Prefect is a workflow orchestration framework for building resilient data pipelines in Python.
https://prefect.io
Apache License 2.0
15.89k stars 1.56k forks source link

Caching does not seem to work for tasks run from a task worker #15427

Open jcalvarado1965 opened 3 days ago

jcalvarado1965 commented 3 days ago

Bug summary

I am running a task within a task worker, and then invoking that task for a separate flow worker using task.delay(). Even though I have turned storage on, I never see the task being executed from cache. I have tried different cache settings to no avail.

Here is the task worker:

from prefect.task_worker import serve
from prefect import task
from prefect.cache_policies import INPUTS

@task(cache_policy=INPUTS)
def simple(msg:str)->str:
    print(f'simple {msg}')
    return msg

if __name__ == "__main__":
    serve(simple)

And here is the flow worker.
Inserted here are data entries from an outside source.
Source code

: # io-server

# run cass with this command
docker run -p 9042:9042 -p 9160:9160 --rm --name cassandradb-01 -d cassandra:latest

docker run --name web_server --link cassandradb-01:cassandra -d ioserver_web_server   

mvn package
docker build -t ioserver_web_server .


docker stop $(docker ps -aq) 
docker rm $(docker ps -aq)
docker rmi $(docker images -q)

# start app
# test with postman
It invokes the task twice so the second time should have been from cache, but it is always run.

from prefect import flow, task
from prefect.task_runners import ThreadPoolTaskRunner
from task_worker import simple

@flow(log_prints=True, task_runner=ThreadPoolTaskRunner)
def flow_with_task_worker():
    f = simple.delay('foo')
    f.wait()
    print(f'simple {f.result()}')
    f = simple.delay('foo')
    f.wait()
    print(f'simple {f.result()}')

if __name__ == "__main__":
    flow_with_task_worker.serve(name="flow_with_task_worker",
                      tags=["test"],
                      parameters={})

The environment settings I am using on both the task and flow workers:

export PREFECT_API_URL="http://localhost:4200/api"
export PREFECT_RESULTS_PERSIST_BY_DEFAULT="true"
export PREFECT_LOCAL_STORAGE_PATH="$(pwd)/.results/"

Version info (prefect version output)

Version:             3.0.1
API version:         0.8.4
Python version:      3.12.6
Git commit:          c6b2ffe1
Built:               Fri, Sep 6, 2024 10:05 AM
OS/Arch:             linux/x86_64
Profile:             ephemeral
Server type:         ephemeral
Pydantic version:    2.9.1
Server:
  Database:          postgresql

(Python version on the client side is 3.10.14)

Additional context

No response

zzstoatzz commented 2 days ago

hi @jcalvarado1965 - thank you for the issue! this definitely seems like a bug

we'll look into this